In our today’s material, we will remind readers of the concept of an artificial neural network (ANN), as well as what they are, and consider the issues of solving the forecasting problem using ANNs in general and recurrent ANNs in particular.
Neural networks
First, let’s remember what an artificial neural network is. In one of the articles, I’ve seen a great explanation of one type of NN, convolutional, check it before reading further.
ANN is a network of artificial neurons (“black box” with multiple inputs and one output) that transforms a vector of input signals (data) into a vector of output signals using a function called an activation function. At the same time, at least one intermediate layer is present between the layer of “receiving” neurons and the output layer.

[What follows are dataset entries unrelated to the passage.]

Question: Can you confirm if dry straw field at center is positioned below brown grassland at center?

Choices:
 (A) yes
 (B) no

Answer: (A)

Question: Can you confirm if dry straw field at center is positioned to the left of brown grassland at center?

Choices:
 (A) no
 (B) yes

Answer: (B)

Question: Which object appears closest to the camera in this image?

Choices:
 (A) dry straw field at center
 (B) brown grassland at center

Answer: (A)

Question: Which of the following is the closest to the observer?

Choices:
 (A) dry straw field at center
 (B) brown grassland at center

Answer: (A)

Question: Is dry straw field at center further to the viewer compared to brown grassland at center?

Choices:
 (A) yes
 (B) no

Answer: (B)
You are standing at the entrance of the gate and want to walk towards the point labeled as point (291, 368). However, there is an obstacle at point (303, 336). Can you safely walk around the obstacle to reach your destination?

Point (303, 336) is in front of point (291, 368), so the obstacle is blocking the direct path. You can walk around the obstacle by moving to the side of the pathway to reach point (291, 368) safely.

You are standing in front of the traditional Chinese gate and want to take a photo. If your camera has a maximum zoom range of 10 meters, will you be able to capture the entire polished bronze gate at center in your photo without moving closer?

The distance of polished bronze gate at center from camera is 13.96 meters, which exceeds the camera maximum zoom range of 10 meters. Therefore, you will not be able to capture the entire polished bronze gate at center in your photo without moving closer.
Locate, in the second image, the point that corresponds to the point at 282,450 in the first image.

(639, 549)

The type of structure of the ANN defines the concept of feedback: thus, in the ANN of direct propagation, the signal goes sequentially from the input layer of neurons along with the intermediate ones to the output; the recurrent structure implies the presence of feedbacks when the signal from the output or intermediate neurons partially arrives at the inputs of the input layer of neurons (or one of the external intermediate layers).
Recurrent neural networks
If we dwell on recurrent ANNs in a little more detail, it turns out that the most modern (and considered the most “successful”) of them originate from a structure called a multilayer perceptron (a mathematical model of the brain – ANN of direct propagation with intermediate layers). At the same time, since their inception, they have undergone significant changes – and the ANNs of the “new generation” are much simpler than their predecessors, despite the fact that they allow you to successfully solve the problems of memorizing sequences. So, for example, the most popular today Elman’s network is designed in such a way that the return signal from the inner layer goes not to the “main” input neurons, but to additional inputs – the so-called context. These neurons store information about the previous input vector (stimulus); it turns out that the output signal (network response) depends not only on the current stimulus, but also on the previous one.

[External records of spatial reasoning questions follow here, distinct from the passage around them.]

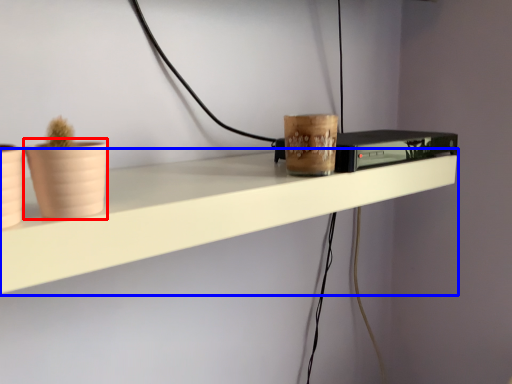
Question: Which object is further to the camera taking this photo, flowerpot (highlighted by a red box) or shelf (highlighted by a blue box)?

Choices:
 (A) flowerpot
 (B) shelf

Answer: (B)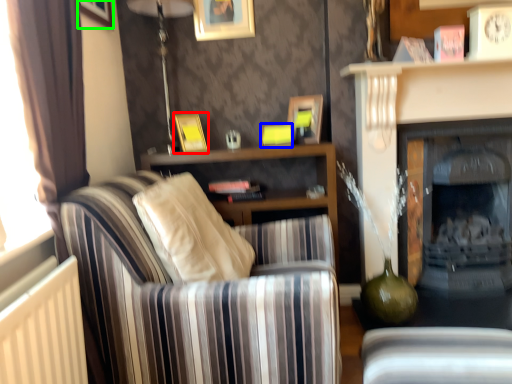
Question: Considering the real-world distances, which object is closest to picture frame (highlighted by a red box)? picture frame (highlighted by a blue box) or picture frame (highlighted by a green box).

Choices:
 (A) picture frame
 (B) picture frame

Answer: (A)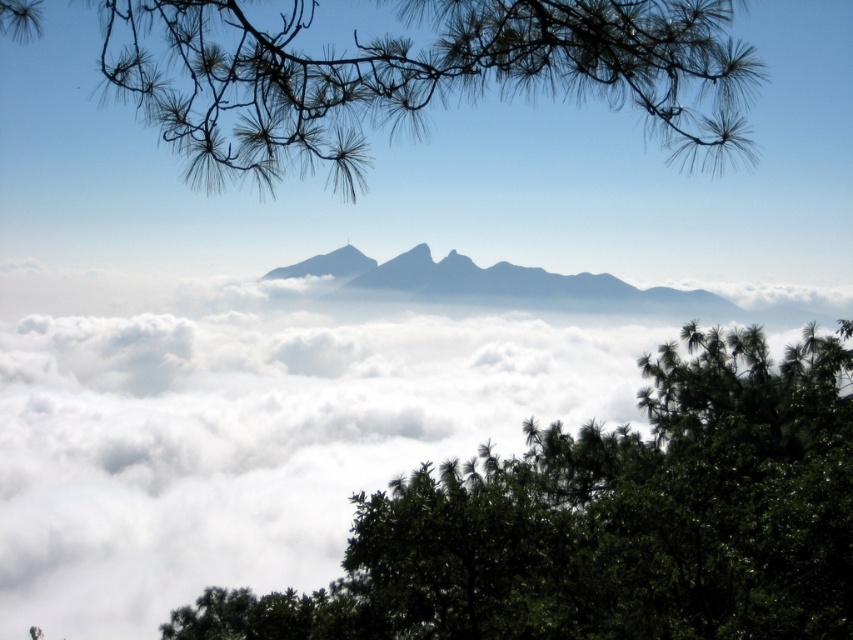
You are an observer standing in the mountain landscape described. You notice the dark green leafy tree at center and the gray rocky peak at center. Which object appears taller in the scene?

The dark green leafy tree at center is much taller than the gray rocky peak at center, so the dark green leafy tree at center appears taller in the scene.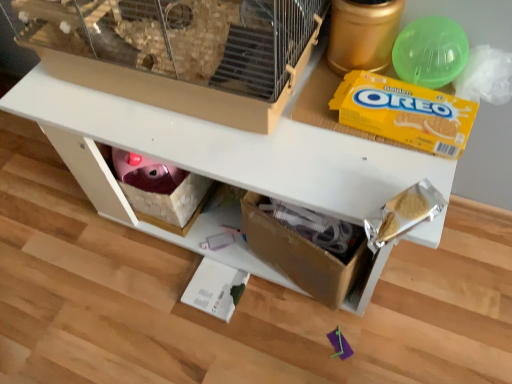
Question: Considering the relative positions of yellow cardboard oreo at upper right and white matte table at center in the image provided, is yellow cardboard oreo at upper right to the left or to the right of white matte table at center?

Choices:
 (A) right
 (B) left

Answer: (A)

Question: Considering the positions of point 420,117 and point 178,132, is point 420,117 closer or farther from the camera than point 178,132?

Choices:
 (A) farther
 (B) closer

Answer: (B)

Question: Which is nearer to the white matte table at center?

Choices:
 (A) yellow cardboard oreo at upper right
 (B) green plastic ball at upper right
 (C) beige plastic bird cage at upper center

Answer: (C)

Question: Estimate the real-world distances between objects in this image. Which object is closer to the yellow cardboard oreo at upper right?

Choices:
 (A) beige plastic bird cage at upper center
 (B) green plastic ball at upper right
 (C) white matte table at center

Answer: (B)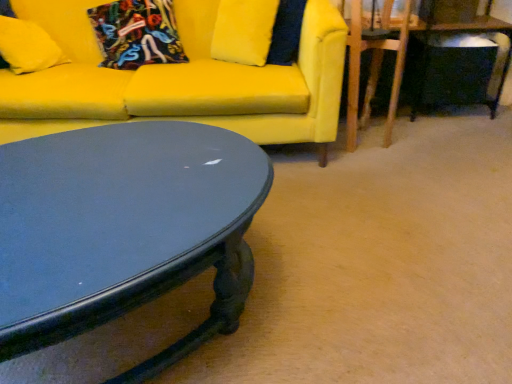
I want to click on vacant space to the right of glossy dark wood coffee table at lower left, so click(x=366, y=262).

Solution of the forecasting problem
It is clear that Elman networks are potentially suitable for forecasting (in particular, time series). However, it is also known that feedforward neural networks successfully cope with this task – although not in all cases. As an example, we propose to consider one of the most popular variations of the forecasting problem – time series forecasting (VR). The problem statement is reduced to the choice of an arbitrary VR with N samples. Then the data is divided into three samples – training, testing, and control – and fed to the input of the ANN. The result will be presented as a time series value at the required time.
Why recurrent ANNs?
It is clear that the decision on the topology of the ANN can influence the result; But back to the beginning of the conversation: why did we deliberately choose to forecast using a recurrent network as the topic of this article? After all, if you “google”, prediction of VR in works is usually done using multilayer perceptrons (we remember that these are feedforward networks) and the backpropagation method. It is worth clarifying here: yes, indeed, in theory, such ANNs solve the forecasting problem well – provided that the degree of noise (errors and gaps in the input data), for example, of the original time series, is minimal.
In practice, the time series are quite noisy, which naturally causes problems when trying to forecast. The use of collections of feedforward networks allows to reduce the degree of error – however, this significantly increases not only the complexity of the structure itself, but also the time of its training.
The use of Elman’s recurrent network allows solving the forecasting problem even on highly noisy time series (this is especially important for business). In the general case, this ANN is a structure of three layers, as well as a set of additional “context” elements (inputs). Feedbacks go from the hidden layer to these elements; each bond has a fixed weight of one. At each time interval, the input data is distributed among neurons in the forward direction; then shoes are applied to them the next rule. Thanks to fixed feedbacks, contextual elements always store a copy of the values from the hidden layer from the previous step (since they are sent in the opposite direction even before the training rule is applied). Thus, the noise of the time series is gradually leveled out, and along with it the error is minimized: we get a forecast that, in the general case, will be more accurate than the result of the classical approach, which is experimentally confirmed by Western works.
Conclusion
It is clear that the decision on the topology of the ANN can influence the result; But back to the beginning of the conversation: why did we deliberately choose forecasting using a recurrent network as the topic of this article? After all, if you “google”, prediction of VR in works is usually done using multilayer perceptrons (we remember that these are feedforward networks) and the backpropagation method. It is worth clarifying here: yes, indeed, in theory, such ANNs solve the forecasting problem well – provided that the degree of noise (errors and gaps in the input data), for example, of the original time series is minimal.
Having considered some aspects of the practical application of neural networks to solving the forecasting problem, we can conclude that the future of forecasting belongs to the recurrent model. At least, this applies to noisy time series – and, as you know, in practice, especially in business, one cannot do without inaccuracies and gaps in data. Western science, and after it, and enthusiastic practitioners have already understood this. In the post-Soviet space, the general public has yet to reach these conclusions – we hope that this material will help our readers draw their conclusions today.